* [PROBLEM TO SOLVE] Find "47: (130, 422, 1.66)" and "61: (18, 69, 1.57)" in the records below. Copy the lines holding them and every line between, exactly, and no others.

[Collected data]
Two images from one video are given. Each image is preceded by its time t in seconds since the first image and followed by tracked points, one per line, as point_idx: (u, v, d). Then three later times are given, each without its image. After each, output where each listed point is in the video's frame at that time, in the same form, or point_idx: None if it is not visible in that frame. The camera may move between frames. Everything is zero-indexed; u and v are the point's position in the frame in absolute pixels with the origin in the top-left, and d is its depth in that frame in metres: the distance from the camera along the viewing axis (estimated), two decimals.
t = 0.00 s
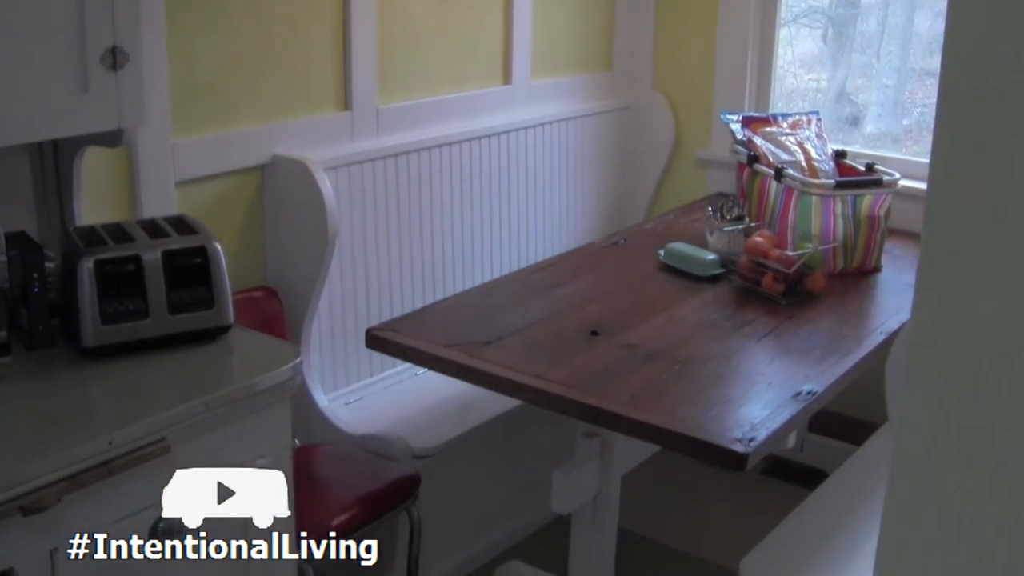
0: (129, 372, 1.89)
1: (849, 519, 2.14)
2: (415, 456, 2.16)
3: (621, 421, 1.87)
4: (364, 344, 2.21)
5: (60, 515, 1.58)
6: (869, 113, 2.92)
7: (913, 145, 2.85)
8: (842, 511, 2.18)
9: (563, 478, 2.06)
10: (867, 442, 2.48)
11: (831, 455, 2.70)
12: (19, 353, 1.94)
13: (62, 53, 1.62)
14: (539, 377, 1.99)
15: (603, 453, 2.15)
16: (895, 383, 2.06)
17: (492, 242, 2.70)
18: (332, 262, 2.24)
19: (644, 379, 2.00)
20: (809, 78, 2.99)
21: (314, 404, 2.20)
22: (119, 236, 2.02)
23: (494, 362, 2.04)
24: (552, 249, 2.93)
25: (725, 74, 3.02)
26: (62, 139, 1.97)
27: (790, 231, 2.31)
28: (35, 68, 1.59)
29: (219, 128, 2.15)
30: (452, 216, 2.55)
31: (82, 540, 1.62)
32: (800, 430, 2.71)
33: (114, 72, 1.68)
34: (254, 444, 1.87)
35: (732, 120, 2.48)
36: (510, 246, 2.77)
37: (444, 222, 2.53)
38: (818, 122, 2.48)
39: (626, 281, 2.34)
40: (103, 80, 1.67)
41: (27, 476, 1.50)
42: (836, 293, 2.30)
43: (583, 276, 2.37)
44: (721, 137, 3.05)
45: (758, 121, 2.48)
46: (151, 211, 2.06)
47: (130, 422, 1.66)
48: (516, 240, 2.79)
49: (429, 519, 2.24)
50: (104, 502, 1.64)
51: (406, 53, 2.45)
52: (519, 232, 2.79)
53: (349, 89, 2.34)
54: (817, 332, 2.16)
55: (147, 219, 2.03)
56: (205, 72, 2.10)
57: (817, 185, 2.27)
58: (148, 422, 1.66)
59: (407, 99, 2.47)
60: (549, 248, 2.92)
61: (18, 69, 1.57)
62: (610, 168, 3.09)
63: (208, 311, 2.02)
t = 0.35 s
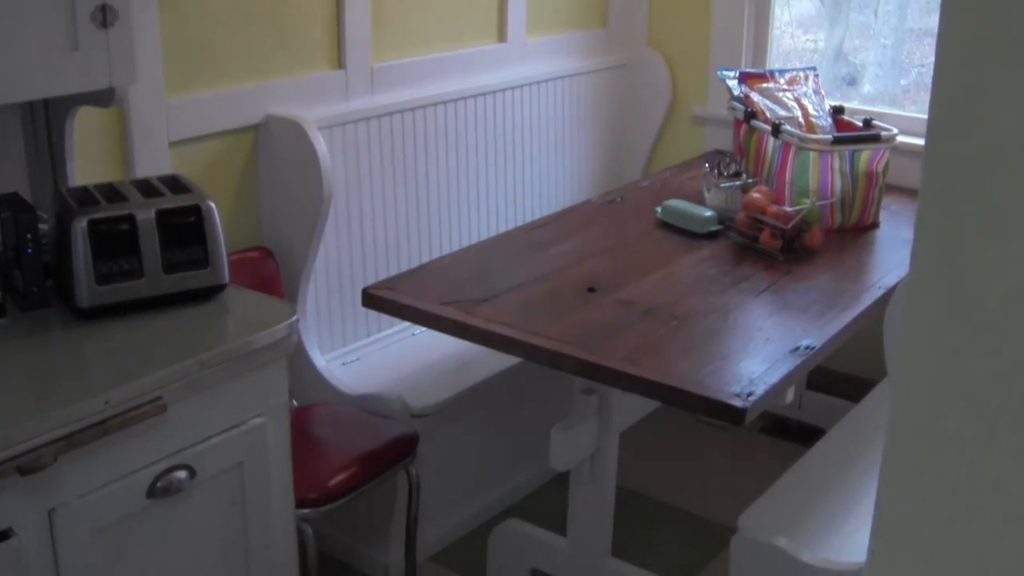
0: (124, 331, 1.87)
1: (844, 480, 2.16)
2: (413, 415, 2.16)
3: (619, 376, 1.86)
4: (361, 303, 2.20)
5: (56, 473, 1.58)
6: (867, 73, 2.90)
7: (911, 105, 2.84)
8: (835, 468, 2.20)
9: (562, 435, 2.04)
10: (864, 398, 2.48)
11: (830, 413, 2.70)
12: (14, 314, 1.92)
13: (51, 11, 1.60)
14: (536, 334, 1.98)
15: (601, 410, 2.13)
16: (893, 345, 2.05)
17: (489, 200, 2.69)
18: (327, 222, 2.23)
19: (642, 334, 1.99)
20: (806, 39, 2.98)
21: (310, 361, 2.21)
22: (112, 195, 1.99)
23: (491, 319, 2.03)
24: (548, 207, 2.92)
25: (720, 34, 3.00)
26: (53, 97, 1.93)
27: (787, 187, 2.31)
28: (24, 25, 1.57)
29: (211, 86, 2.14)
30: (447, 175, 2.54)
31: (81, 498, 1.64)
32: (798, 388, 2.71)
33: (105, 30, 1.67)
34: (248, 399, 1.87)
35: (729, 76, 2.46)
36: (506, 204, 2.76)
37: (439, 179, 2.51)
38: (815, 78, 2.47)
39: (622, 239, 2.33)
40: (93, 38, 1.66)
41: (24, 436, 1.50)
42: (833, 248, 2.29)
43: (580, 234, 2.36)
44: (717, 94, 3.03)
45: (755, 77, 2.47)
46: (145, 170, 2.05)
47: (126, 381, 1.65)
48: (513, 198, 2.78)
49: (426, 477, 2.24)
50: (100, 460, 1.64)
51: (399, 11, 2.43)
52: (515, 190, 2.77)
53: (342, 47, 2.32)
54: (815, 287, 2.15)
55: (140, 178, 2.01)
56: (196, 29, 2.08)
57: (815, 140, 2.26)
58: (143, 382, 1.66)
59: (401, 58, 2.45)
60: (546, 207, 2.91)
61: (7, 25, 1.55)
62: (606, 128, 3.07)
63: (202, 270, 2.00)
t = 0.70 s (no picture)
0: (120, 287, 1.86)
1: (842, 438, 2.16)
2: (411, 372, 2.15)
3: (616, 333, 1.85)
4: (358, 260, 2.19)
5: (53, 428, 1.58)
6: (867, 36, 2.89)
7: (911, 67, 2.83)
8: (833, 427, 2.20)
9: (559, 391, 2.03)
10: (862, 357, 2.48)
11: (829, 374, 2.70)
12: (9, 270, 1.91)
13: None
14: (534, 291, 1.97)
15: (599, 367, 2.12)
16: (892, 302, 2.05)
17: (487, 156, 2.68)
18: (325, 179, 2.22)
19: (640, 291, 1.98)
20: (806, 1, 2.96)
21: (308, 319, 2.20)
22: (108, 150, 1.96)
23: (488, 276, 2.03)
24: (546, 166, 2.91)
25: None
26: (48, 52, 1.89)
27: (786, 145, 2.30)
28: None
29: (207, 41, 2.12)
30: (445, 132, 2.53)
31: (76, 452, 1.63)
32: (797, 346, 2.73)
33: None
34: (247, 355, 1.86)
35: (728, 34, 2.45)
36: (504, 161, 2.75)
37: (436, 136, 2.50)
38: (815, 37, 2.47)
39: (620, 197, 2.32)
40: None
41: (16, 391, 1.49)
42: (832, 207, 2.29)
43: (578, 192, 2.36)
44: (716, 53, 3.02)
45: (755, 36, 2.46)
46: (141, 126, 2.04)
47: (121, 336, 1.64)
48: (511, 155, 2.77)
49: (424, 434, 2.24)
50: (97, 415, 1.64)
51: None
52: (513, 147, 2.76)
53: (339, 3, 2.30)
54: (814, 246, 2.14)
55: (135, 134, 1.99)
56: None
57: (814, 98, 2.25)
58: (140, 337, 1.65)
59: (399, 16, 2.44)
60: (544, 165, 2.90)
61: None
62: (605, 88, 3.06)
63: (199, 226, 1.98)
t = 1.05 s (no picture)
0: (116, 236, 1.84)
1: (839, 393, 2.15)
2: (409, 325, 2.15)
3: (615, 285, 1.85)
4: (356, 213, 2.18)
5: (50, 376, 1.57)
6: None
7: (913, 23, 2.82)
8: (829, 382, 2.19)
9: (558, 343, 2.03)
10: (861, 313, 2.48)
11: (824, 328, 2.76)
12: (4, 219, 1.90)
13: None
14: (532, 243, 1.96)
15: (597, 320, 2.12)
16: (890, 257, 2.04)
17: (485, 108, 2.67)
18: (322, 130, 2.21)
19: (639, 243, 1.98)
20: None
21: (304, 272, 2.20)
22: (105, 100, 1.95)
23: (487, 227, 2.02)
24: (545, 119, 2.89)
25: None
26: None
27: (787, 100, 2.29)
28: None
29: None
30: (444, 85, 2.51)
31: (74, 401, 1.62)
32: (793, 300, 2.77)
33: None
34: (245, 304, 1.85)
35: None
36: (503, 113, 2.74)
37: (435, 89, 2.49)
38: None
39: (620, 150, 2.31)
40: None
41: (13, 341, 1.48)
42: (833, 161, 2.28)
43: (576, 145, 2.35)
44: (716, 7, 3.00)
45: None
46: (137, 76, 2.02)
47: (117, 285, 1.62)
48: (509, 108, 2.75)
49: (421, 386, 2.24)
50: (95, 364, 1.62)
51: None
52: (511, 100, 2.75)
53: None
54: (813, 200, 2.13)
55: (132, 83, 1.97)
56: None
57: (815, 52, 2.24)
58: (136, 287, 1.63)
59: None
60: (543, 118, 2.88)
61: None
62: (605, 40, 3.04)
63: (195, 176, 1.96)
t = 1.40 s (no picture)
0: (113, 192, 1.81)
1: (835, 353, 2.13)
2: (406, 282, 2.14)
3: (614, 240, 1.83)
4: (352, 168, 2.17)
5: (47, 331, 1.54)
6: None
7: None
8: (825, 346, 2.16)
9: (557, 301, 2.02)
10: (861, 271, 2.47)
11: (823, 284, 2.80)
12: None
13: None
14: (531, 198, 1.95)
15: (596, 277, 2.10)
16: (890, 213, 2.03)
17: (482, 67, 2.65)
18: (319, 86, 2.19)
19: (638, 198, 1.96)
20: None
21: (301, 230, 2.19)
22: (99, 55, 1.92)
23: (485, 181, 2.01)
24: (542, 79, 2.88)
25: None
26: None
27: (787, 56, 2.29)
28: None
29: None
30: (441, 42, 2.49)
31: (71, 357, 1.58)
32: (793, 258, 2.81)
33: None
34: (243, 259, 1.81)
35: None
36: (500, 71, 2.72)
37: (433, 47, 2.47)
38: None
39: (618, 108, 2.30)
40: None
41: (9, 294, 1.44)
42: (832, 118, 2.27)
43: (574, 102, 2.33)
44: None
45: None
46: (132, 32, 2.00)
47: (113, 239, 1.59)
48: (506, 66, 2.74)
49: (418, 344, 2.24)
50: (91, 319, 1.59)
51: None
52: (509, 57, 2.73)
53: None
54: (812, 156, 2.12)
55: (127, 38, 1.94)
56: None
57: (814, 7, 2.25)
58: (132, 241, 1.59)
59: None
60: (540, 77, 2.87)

* [ANSWER TO THE PROBLEM]
47: (130, 422, 1.66)
48: (516, 240, 2.79)
49: (429, 519, 2.24)
50: (104, 502, 1.64)
51: (406, 53, 2.45)
52: (519, 232, 2.79)
53: (349, 89, 2.34)
54: (817, 332, 2.16)
55: (147, 219, 2.03)
56: (205, 72, 2.10)
57: (817, 185, 2.27)
58: (148, 422, 1.66)
59: (407, 99, 2.47)
60: (549, 248, 2.92)
61: (18, 69, 1.57)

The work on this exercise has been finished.